Your task:
Copy out each record that follows exactly, and omit any picture you find.

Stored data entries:
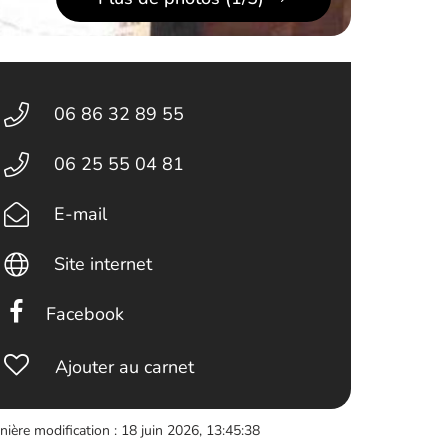
06 86 32 89 55
06 25 55 04 81
E-mail
Site internet
Facebook
Ajouter au carnet
nière modification : 18 juin 2026, 13:45:38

Answer for the task:
06 86 32 89 55
06 25 55 04 81
E-mail
Site internet
Facebook
Ajouter au carnet
nière modification : 18 juin 2026, 13:45:38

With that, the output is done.